__TASK PROMPT__:
Set down exactly the stretch of lines below that opens at the line containing "トキハ本店内のカフェ「Cafe" and continues through the last line of the entries, and nothing else.
══ EXERCISE DATA
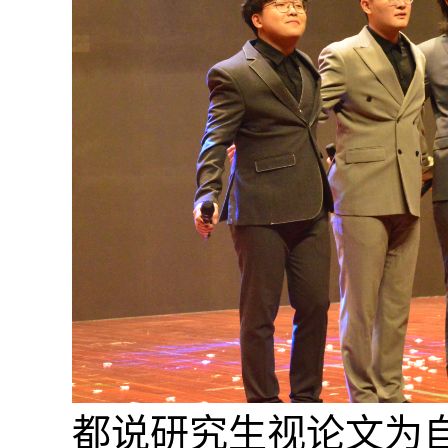
都说研究生视论文为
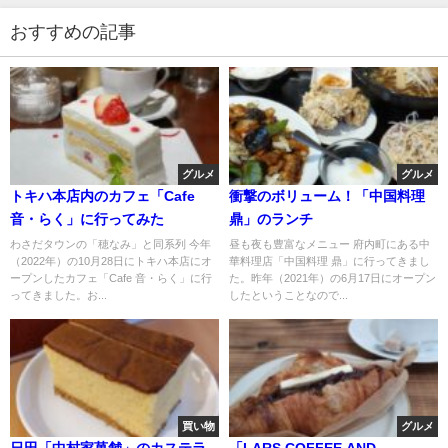
おすすめの記事
グルメ
グルメ
トキハ本店内のカフェ「Cafe
衝撃のボリューム！「中国料理
音・らく」に行ってみた
鼎」のランチ
わさだタウンの「穂なみ」と同系列 今年
昼も夜も豊富なメニュー 府内町にある中
（2022年）の10月28日にトキハ本店にオ
華料理店「中国料理 鼎」に行ってきまし
ープンしたカフェ「Cafe 音・らく」に行
た。昨年（2021年）の6月17日にオープン
ってきました。お...
したということなので...
買い物
グルメ
日田「中村家菓舗」のカステラ
「LARS COFFEE AND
════
__ANSWER FOR THE TASK__:
トキハ本店内のカフェ「Cafe
衝撃のボリューム！「中国料理
音・らく」に行ってみた
鼎」のランチ
わさだタウンの「穂なみ」と同系列 今年
昼も夜も豊富なメニュー 府内町にある中
（2022年）の10月28日にトキハ本店にオ
華料理店「中国料理 鼎」に行ってきまし
ープンしたカフェ「Cafe 音・らく」に行
た。昨年（2021年）の6月17日にオープン
ってきました。お...
したということなので...
買い物
グルメ
日田「中村家菓舗」のカステラ
「LARS COFFEE AND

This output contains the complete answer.